Evaluation of Automatic Speech Recognition Using Generative Large Language Models
Thibault Ba\~neras-Roux, Shashi Kumar, Driss Khalil, Sergio Burdisso, Petr Motlicek, Shiran Liu, Mickael Rouvier, Jane Wottawa, Richard Dufour

TL;DR
This paper explores the use of decoder-based large language models for evaluating automatic speech recognition, showing they outperform traditional metrics and offer interpretability.
Contribution
It introduces three approaches using LLMs for ASR evaluation and demonstrates their effectiveness over existing metrics.
Findings
LLMs achieve 92-94% agreement with human judgments in hypothesis selection.
LLMs outperform traditional WER and semantic metrics in correlation with human perception.

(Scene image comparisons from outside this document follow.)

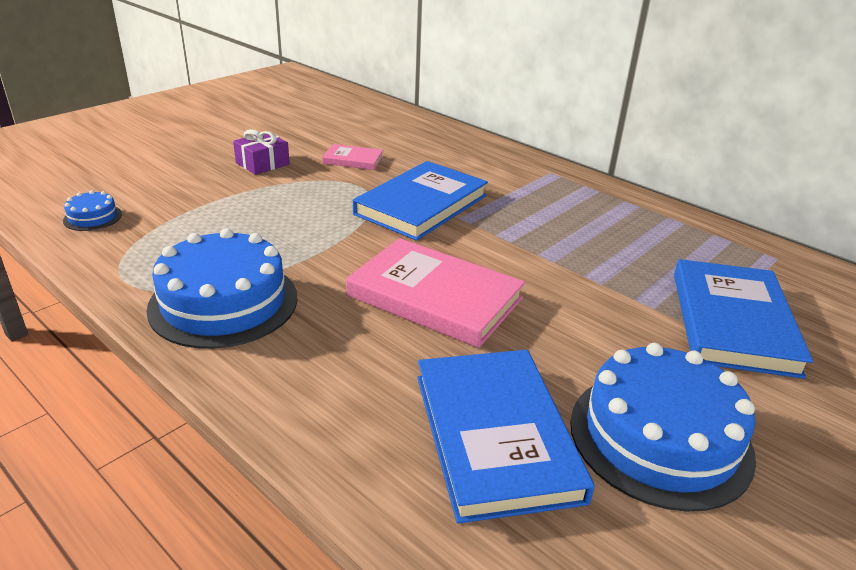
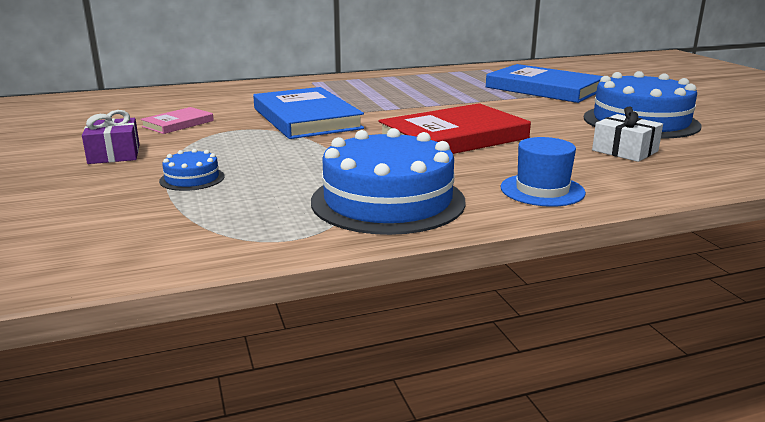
camera: 60 degrees left, 10 degrees down
blue cake [63,190,122,231] -> blue cake moved to [159,149,225,191]
pink book [346,238,525,348] -> red book [378,103,531,154]
blue book [417,350,595,524] -> white gift [592,106,663,162]
none -> blue hat [501,137,586,207]

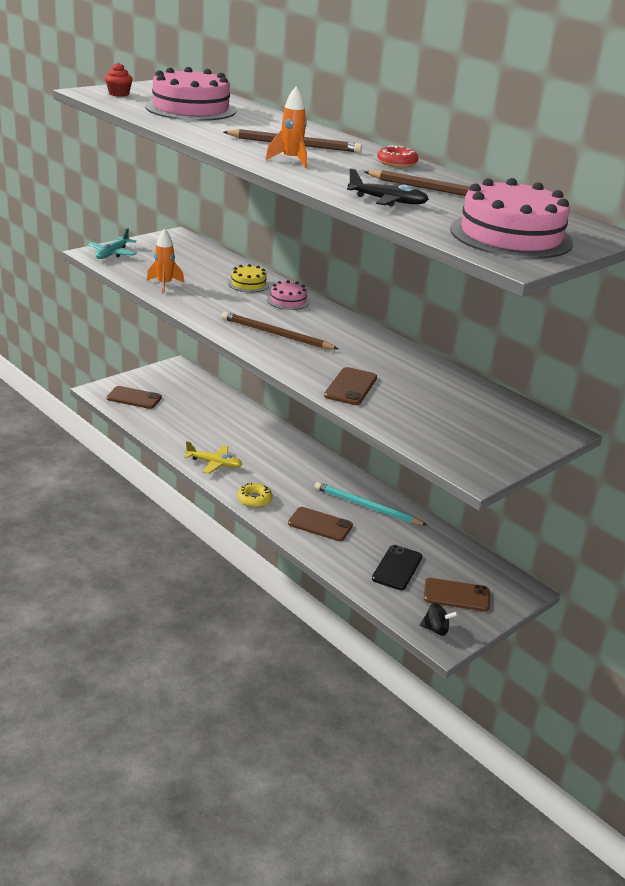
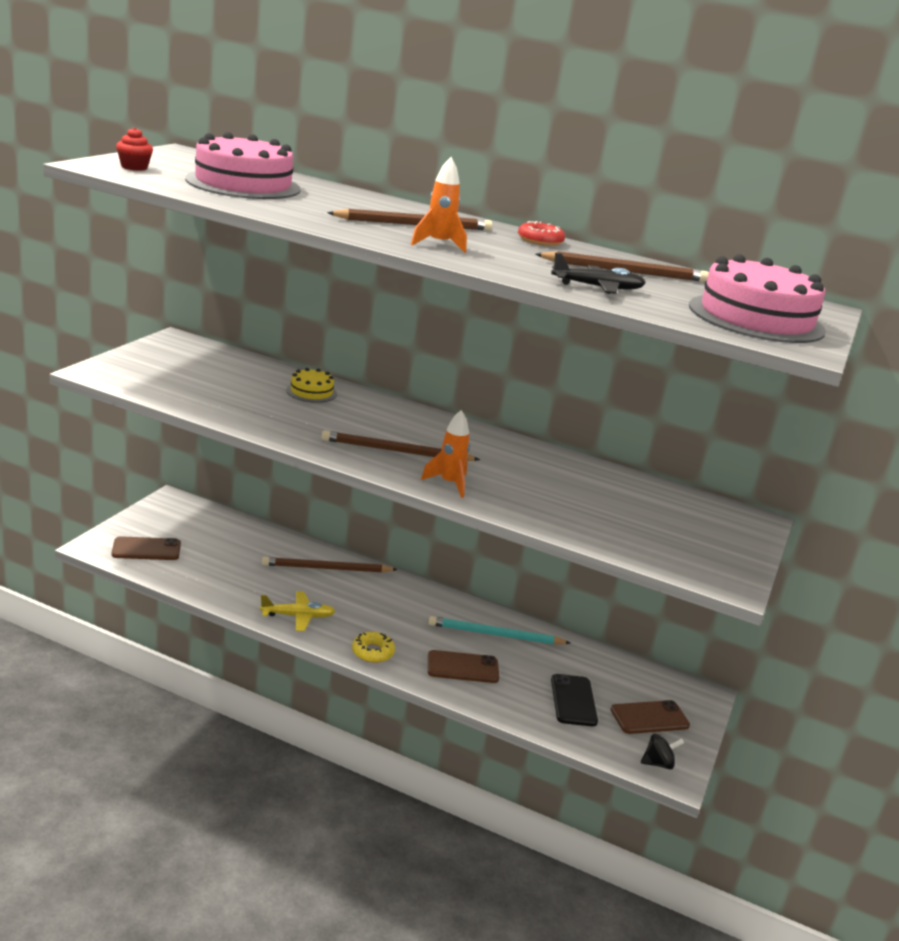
camera: 25 degrees left, 5 degrees down
turquoise plane [88,228,137,259] -> none
orange rocket [147,228,184,294] -> orange rocket moved to [421,410,470,498]
pink cake [267,280,310,310] -> none
brown phone [324,367,377,405] -> none
none -> brown pencil [262,557,398,573]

Decoder-based LLM embeddings perform comparably to encoder models in semantic evaluation.
Abstract
Automatic Speech Recognition (ASR) is traditionally evaluated using Word Error Rate (WER), a metric that is insensitive to meaning. Embedding-based semantic metrics are better correlated with human perception, but decoder-based Large Language Models (LLMs) remain underexplored for this task. This paper evaluates their relevance through three approaches: (1) selecting the best hypothesis between two candidates, (2) computing semantic distance using generative embeddings, and (3) qualitative classification of errors. On the HATS dataset, the best LLMs achieve 92--94\% agreement with human annotators for hypothesis selection, compared to 63\% for WER, also outperforming semantic metrics. Embeddings from decoder-based LLMs show performance comparable to encoder models. Finally, LLMs offer a promising direction for interpretable and semantic ASR evaluation.